Calendula, which never seems to wither, has been known as the "nonfading flower." It has been said that a calendula planted in the footsteps of a beloved would ensure unfading love.
The Calendula, an annual plant, bas multiple, fleshy stalks with hairy, grass-green leaves that are spatula-shaped at the bottom and taper upward. The flowers are a glowing orange-yellow with a green calyx.
Calendula thrive in any good garden soil. You can sow them outdoors in the springtime or plant them individually in pots. They require plenty of moisture, but do not do well in standing water or continuous rain, as they easily become mildewed. During hot, dry summers, water them in the morning.
Harvesting and processing
The orange, double-blossomed varieties are best suited for medicinal uses. For harvesting, the flowers should be in full bloom; they must be picked on dry days and then quickly dried in an airy place. However, fresh-picked flowers are preferred for producing ointment and marigold oil. The flowers of calendula can also be crushed and used as a poultice or in a compress to help heal wasp and bee stings, minor burns and varicose veins
In the kitchen
Fresh calendula petals not only make a lovely garnish for food but, with their slight peppery flavor, add a delicious touch to salads and stews. The flowers can replace the more expensive saffron to color rice, custards, cheese, butter, cakes and soups. To do this, first cook the flowers in milk to extract the pigment, and then add the colored milk to the dish. The petals can also be used for teas, alone and in blends.
A Little Lore : At one time it was thought that if you scattered the sunny calendula petals under your bed, you would have prophetic dreams as well as ward off evil spirits.
Grow the marigold to enhance your garden, your first-aid kit and your cooking
Guide to cultivation
You can obtain seeds for various marigold varieties from nurseries and seed catalogs. Seeds will remain viable for 2-3 years. They germinate best in cool weather and are usually sown outdoors in early April. You can also easily grow calendula from seeds in pots or in balcony and windows boxes.
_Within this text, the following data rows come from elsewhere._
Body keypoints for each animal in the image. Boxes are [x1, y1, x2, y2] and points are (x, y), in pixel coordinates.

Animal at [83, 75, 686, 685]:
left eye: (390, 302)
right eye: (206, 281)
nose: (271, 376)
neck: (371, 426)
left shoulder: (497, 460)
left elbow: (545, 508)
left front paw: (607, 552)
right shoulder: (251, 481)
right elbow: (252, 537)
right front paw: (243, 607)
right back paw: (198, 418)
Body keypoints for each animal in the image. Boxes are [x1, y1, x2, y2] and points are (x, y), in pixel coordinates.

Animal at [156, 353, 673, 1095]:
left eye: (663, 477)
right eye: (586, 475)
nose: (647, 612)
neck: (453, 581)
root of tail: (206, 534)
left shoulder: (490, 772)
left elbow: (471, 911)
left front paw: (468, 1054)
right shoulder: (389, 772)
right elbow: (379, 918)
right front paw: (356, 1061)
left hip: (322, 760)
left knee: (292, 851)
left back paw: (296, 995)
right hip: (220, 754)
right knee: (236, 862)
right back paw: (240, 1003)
For window boxes, the lower-growing "Fiesta Gitana" variety is particularly suitable.
- If you want early blossoms, sow calendula seeds in early spring in small containers or dishes. Keep the soil moist and the temperature around 64 deg F.
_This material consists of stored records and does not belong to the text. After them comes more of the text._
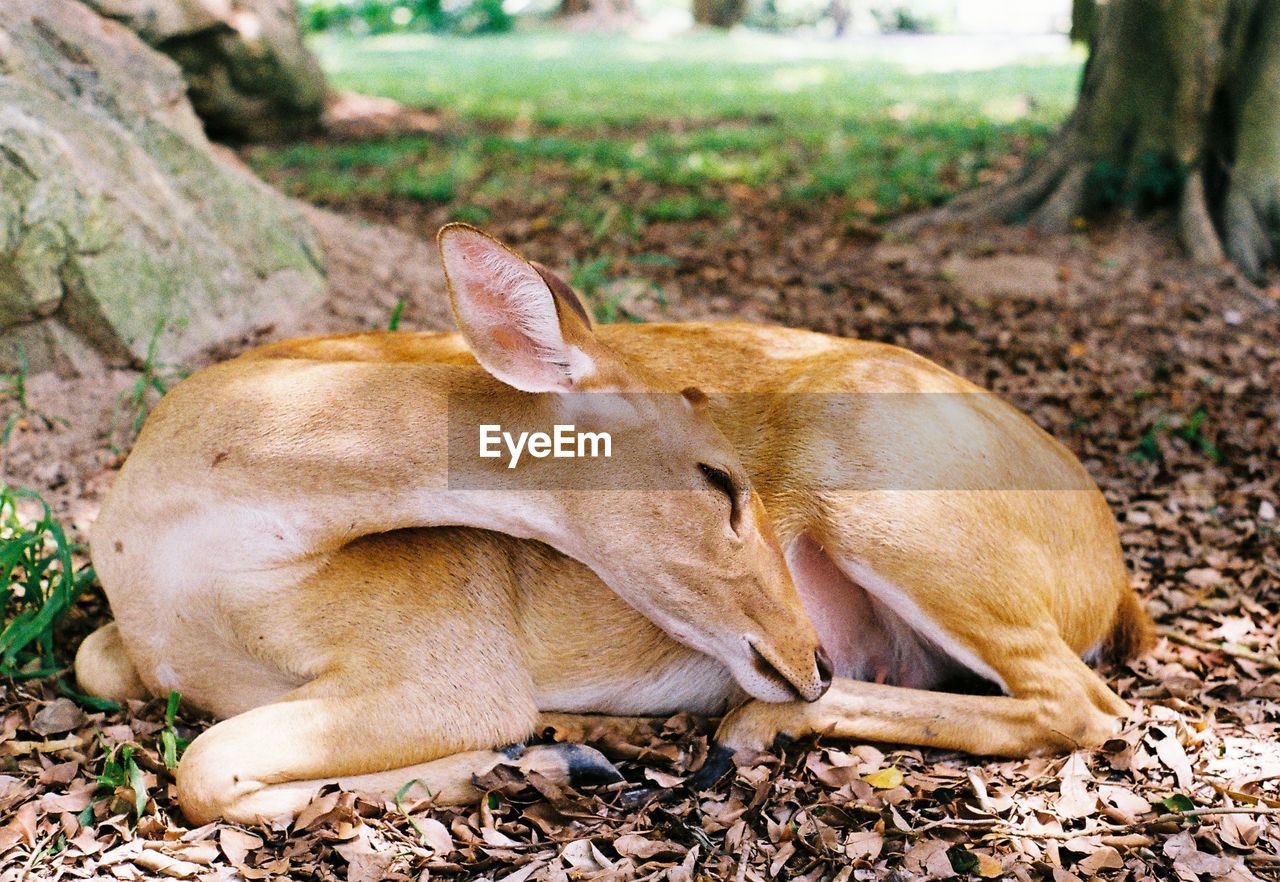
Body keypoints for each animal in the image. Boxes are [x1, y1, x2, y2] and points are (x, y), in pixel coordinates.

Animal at [74, 221, 1157, 824]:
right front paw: (550, 755)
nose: (808, 652)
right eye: (717, 480)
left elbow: (205, 764)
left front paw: (531, 756)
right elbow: (110, 681)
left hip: (898, 500)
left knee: (1082, 705)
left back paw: (731, 727)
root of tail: (1111, 575)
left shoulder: (451, 661)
- About after a week, germination should be complete. For the fastest growth, place the seedlings in a bright, cool place, about 53-59 deg F.
- When the plants have reached 1-2 in. in height, you can plant them in pots, in window boxes or in the garden. The plants will tolerate a light frost.
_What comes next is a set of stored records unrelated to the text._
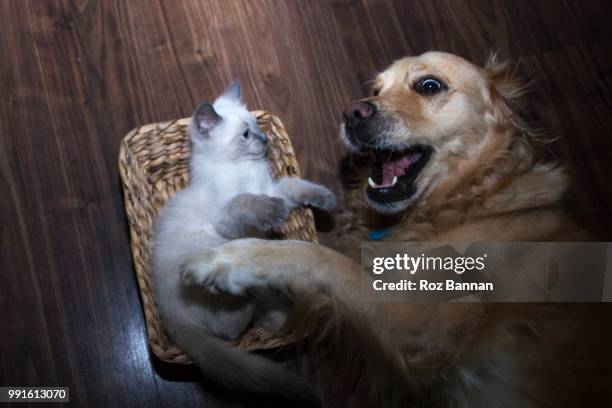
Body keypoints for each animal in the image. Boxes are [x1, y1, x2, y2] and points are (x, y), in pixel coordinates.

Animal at [152, 83, 334, 404]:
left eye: (257, 128)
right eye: (246, 134)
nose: (264, 140)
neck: (243, 168)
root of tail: (172, 320)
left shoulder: (274, 189)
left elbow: (295, 186)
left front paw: (326, 198)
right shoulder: (229, 219)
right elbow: (247, 201)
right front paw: (273, 213)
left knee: (260, 320)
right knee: (232, 328)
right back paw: (239, 285)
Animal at [180, 52, 608, 406]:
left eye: (429, 85)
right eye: (375, 90)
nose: (351, 113)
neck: (467, 199)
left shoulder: (422, 325)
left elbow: (321, 258)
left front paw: (229, 260)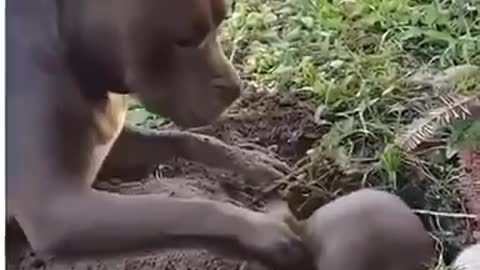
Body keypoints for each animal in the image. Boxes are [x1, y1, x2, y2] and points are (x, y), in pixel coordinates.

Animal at [7, 1, 314, 268]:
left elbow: (185, 139)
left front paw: (251, 162)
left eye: (221, 22)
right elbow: (186, 207)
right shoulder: (58, 209)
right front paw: (260, 227)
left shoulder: (111, 145)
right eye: (185, 40)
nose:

- For outdoor planting, do not sow until mild spring. Make rows 12 in. apart in prepared flower beds.
- Sprinkle seeds into the rows, about 2-5 in. apart. Cover the seeds, they germinate better without light. Germination occurs in 2-3 weeks. When the young plants are about 2 in. tall, thin them to 8 in. apart.
- Calendula are annuals and must be newly sown each spring. If you let some plants mature in the fall; however, they will reseed themselves. The next year, plants will appear, although they will not be as large as their predecessors.